#### THE PROBLEM
When you transcribe the listing, keep each line exact and drop the pictures.
[Opening ENTRIES SHOWN section]
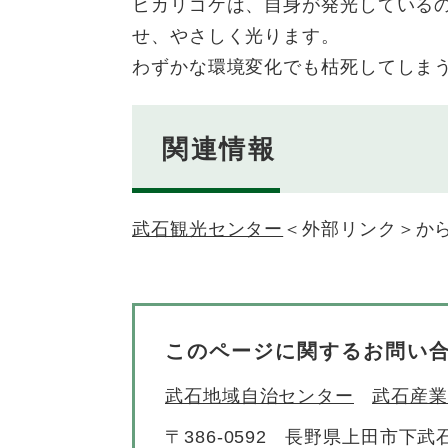
ヒカリゴケは、自身が発光している
せ、やさしく光ります。
わずかな環境変化でも枯死してしま
関連情報
武石観光センター
＜外部リンク＞
か
このページに関するお問い
武石地域自治センター
武石産業
〒386-0592
長野県上田市下武石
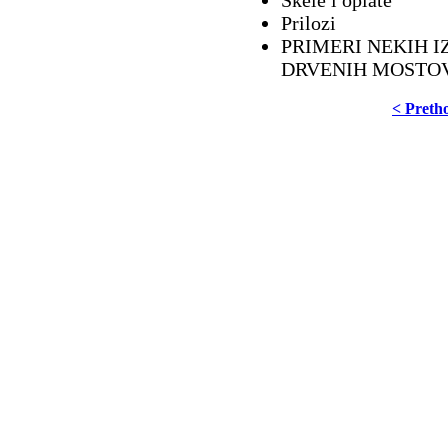
Skele i oplate
Prilozi
PRIMERI NEKIH I
DRVENIH MOSTO
< Preth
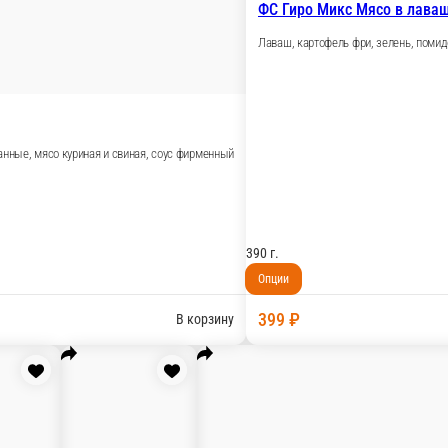
nz 2шт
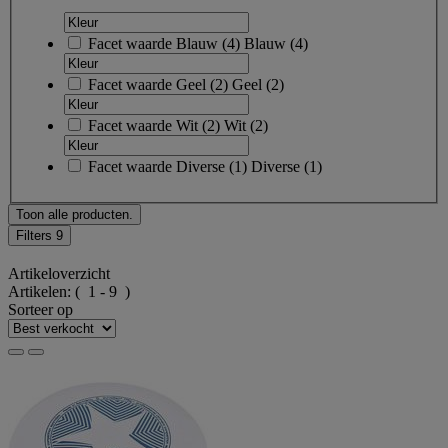
Facet waarde
Blauw
(
4
)
Blauw
(4)
Facet waarde
Geel
(
2
)
Geel
(2)
Facet waarde
Wit
(
2
)
Wit
(2)
Facet waarde
Diverse
(
1
)
Diverse
(1)
Toon alle producten.
Filters
9
Artikeloverzicht
Artikelen:
( 1 - 9 )
Sorteer op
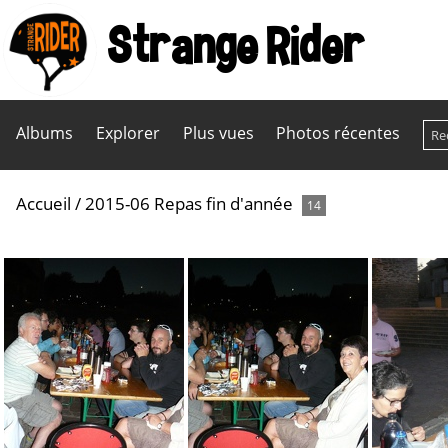
Strange Rider
Albums
Explorer
Plus vues
Photos récentes
Accueil
/
2015-06 Repas fin d'année
14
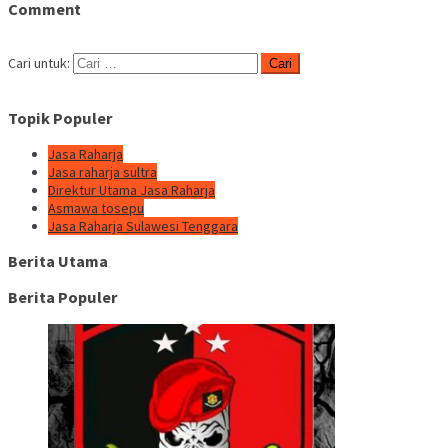
Comment
Cari untuk:
Topik Populer
Jasa Raharja
Jasa raharja sultra
Direktur Utama Jasa Raharja
Asmawa tosepu
Jasa Raharja Sulawesi Tenggara
Berita Utama
Berita Populer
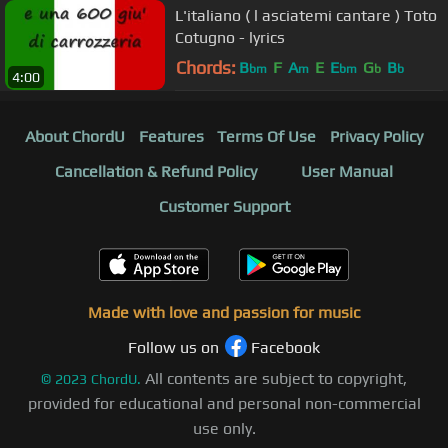
L'italiano ( l asciatemi cantare ) Toto
Cotugno - lyrics
Chords:
B
F
A
E
E
G
B
bm
m
bm
b
b
4:00
About ChordU
Features
Terms Of Use
Privacy Policy
Cancellation & Refund Policy
User Manual
Customer Support
Made with love and passion for music
Follow us on
Facebook
All contents are subject to copyright,
©
2023
ChordU.
provided for educational and personal non-commercial
use only.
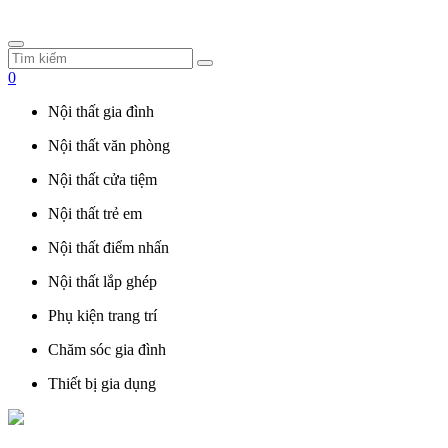
0
Nội thất gia đình
Nội thất văn phòng
Nội thất cửa tiệm
Nội thất trẻ em
Nội thất điểm nhấn
Nội thất lắp ghép
Phụ kiện trang trí
Chăm sóc gia đình
Thiết bị gia dụng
[Closing ENTRIES SHOWN section]
#### RESULT FOR THIS EXERCISE
ヒカリゴケは、自身が発光している
せ、やさしく光ります。
わずかな環境変化でも枯死してしま
関連情報
武石観光センター
＜外部リンク＞
か
このページに関するお問い
武石地域自治センター
武石産業
〒386-0592
長野県上田市下武石
Skele i oplate
Prilozi
PRIMERI NEKIH I
DRVENIH MOSTO
< Preth
nz 2шт
Facet waarde
Blauw
(
4
)
Blauw
(4)
Facet waarde
Geel
(
2
)
Geel
(2)
Facet waarde
Wit
(
2
)
Wit
(2)
Facet waarde
Diverse
(
1
)
Diverse
(1)
Toon alle producten.
Filters
9
Artikeloverzicht
Artikelen:
( 1 - 9 )
Sorteer op
Strange Rider
Albums
Explorer
Plus vues
Photos récentes
Accueil
/
2015-06 Repas fin d'année
14
Comment
Cari untuk:
Topik Populer
Jasa Raharja
Jasa raharja sultra
Direktur Utama Jasa Raharja
Asmawa tosepu
Jasa Raharja Sulawesi Tenggara
Berita Utama
Berita Populer
L'italiano ( l asciatemi cantare ) Toto
Cotugno - lyrics
Chords:
B
F
A
E
E
G
B
bm
m
bm
b
b
4:00
About ChordU
Features
Terms Of Use
Privacy Policy
Cancellation & Refund Policy
User Manual
Customer Support
Made with love and passion for music
Follow us on
Facebook
All contents are subject to copyright,
©
2023
ChordU.
provided for educational and personal non-commercial
use only.
0
Nội thất gia đình
Nội thất văn phòng
Nội thất cửa tiệm
Nội thất trẻ em
Nội thất điểm nhấn
Nội thất lắp ghép
Phụ kiện trang trí
Chăm sóc gia đình
Thiết bị gia dụng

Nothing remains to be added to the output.